# Alloy Wheel Refurb in NI



## jdquinn

Hi Guys,

I've been recommended by a bodyshop to go to A27 Engineering in Portadown to get my alloys refurbed. My wheels have edge damage all round, stone chip damage on the rears, a small crack on one and a large scuff on a couple as well as some minor blistering. I was speaking to the guy there yesterday on the phone and he seemed decent enough. Does anyone have experience of them? He quoted around £65 per wheel (19") but extra for straightening and welding. The price seems fair to me and I'm happy to pay a little more for a top job. Let me know your thoughts if you've heard of them.

thanks

Jonny


----------



## Jamesc

Girl in work had hers repaired by them a few months back, Look like a good job on them and a good colour match to the rears as she only got the front ones refurbed.


----------



## Franzpan

Never used them but I've heard good things.


----------



## [email protected]

There is a boy in Lurgan as well just over the train track on the right as you come of the motorway, I think his name is Mark. You could ask him for a quote for comparison.


----------



## aerodynamic18

Any other recommendations as my wife has just curbed her alloy and wants to fix it.. Only thing is it has a diamond cut edge to it so can they fix that as we'll?


----------



## tommyzooom

I had a set done with Nu-Luk in Carrickfergus. Not cheap but an excellent job.


----------



## Ronnie

A27 are excellent very good and do all our high end wheels eg Bentley Porsche split rims etc as well as any damaged wheels. No problems recommending them

We also use Canavans in Lurgan for all our Monoblock alloys and powder coating its more durable than wet painting and they offer a different range of colours as well as factory wheels they are more into refurbing sets of wheels rather than individuals and will only work on repairing light damage as they are more geared to powdercoating than wheel repair.


----------



## sbrocks

For a cheap and cheerful repaint and edge tidy up, Michael @ Polishedalloys in Dundonald is hard to beat, straight repair to minor kerbing and a repaint for around £150 for a set of 4 wheels 

For a professional factory spec finish I wouldnt hesitate to recommend Nu-Luk in Carrickfergus, more expensive at around £85+VAT per corner, but negative reports are few and far between...think they can do diamond cut finishes as well


----------



## bob8925

i got my mx5 alloys refurbed by polished alloys and am well pleased
160 for the four
the passenger side front was very badly scored and a few dents, wheels like new now


----------



## Brian mc21

I had to get a quote for a repair to one of my alloys that had a fairly small gouge on it with no kerbing. Quote from nu look was £100 + £25 for a weld + vat. Total £150.


----------



## xiphidius

Never used them so cannot comment....I recently used the below specialist
*Lester Engineering*, Lisburn
http://www.alloywheelslisburn.com/









Single Front









All Four - Perfect









Centre Hub Area









Valve Hole









The Back of the Rims - again rash and ding free.

━━━━━━━━━━━━━━━━

* _TRY IT_: Return the section of the alloy wheel refurbishment thread starting at "I've been recommended" and ending at "front ones refurbed.", copied word for word.

━━━━━━━━━━━━━━━━

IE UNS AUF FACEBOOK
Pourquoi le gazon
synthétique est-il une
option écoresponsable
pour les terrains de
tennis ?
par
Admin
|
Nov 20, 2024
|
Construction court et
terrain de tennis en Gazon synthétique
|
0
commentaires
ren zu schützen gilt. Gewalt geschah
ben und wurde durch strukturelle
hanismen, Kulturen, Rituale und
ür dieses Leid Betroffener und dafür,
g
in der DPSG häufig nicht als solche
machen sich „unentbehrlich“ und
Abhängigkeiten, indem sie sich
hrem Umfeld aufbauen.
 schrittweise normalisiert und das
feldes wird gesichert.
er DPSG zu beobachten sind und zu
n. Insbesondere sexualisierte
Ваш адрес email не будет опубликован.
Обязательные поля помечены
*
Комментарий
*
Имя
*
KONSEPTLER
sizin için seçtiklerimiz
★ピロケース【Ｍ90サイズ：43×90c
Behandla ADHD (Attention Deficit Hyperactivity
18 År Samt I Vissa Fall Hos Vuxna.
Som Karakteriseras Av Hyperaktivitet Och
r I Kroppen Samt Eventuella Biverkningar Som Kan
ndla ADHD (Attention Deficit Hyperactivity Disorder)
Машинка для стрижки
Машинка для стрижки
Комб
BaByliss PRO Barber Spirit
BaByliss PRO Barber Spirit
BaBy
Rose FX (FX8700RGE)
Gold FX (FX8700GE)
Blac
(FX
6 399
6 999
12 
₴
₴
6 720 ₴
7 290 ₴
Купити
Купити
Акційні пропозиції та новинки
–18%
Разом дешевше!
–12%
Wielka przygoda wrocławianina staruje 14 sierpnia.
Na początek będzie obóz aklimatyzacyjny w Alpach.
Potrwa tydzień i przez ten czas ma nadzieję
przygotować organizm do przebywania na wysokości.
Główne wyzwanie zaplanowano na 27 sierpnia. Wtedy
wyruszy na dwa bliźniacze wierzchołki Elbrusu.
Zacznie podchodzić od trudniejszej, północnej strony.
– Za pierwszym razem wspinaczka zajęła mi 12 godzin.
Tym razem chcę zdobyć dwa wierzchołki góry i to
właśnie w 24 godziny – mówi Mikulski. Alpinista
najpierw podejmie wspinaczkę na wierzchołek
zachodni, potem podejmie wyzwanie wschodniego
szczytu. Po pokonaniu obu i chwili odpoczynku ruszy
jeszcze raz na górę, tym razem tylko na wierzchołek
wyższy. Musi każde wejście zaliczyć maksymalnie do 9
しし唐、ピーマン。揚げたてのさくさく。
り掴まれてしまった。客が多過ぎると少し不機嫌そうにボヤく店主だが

━━━━━━━━━━━━━━━━

* _YOUR RESPONSE_:
I've been recommended by a bodyshop to go to A27 Engineering in Portadown to get my alloys refurbed. My wheels have edge damage all round, stone chip damage on the rears, a small crack on one and a large scuff on a couple as well as some minor blistering. I was speaking to the guy there yesterday on the phone and he seemed decent enough. Does anyone have experience of them? He quoted around £65 per wheel (19") but extra for straightening and welding. The price seems fair to me and I'm happy to pay a little more for a top job. Let me know your thoughts if you've heard of them.

thanks

Jonny


----------



## Jamesc

Girl in work had hers repaired by them a few months back, Look like a good job on them and a good colour match to the rears as she only got the front ones refurbed.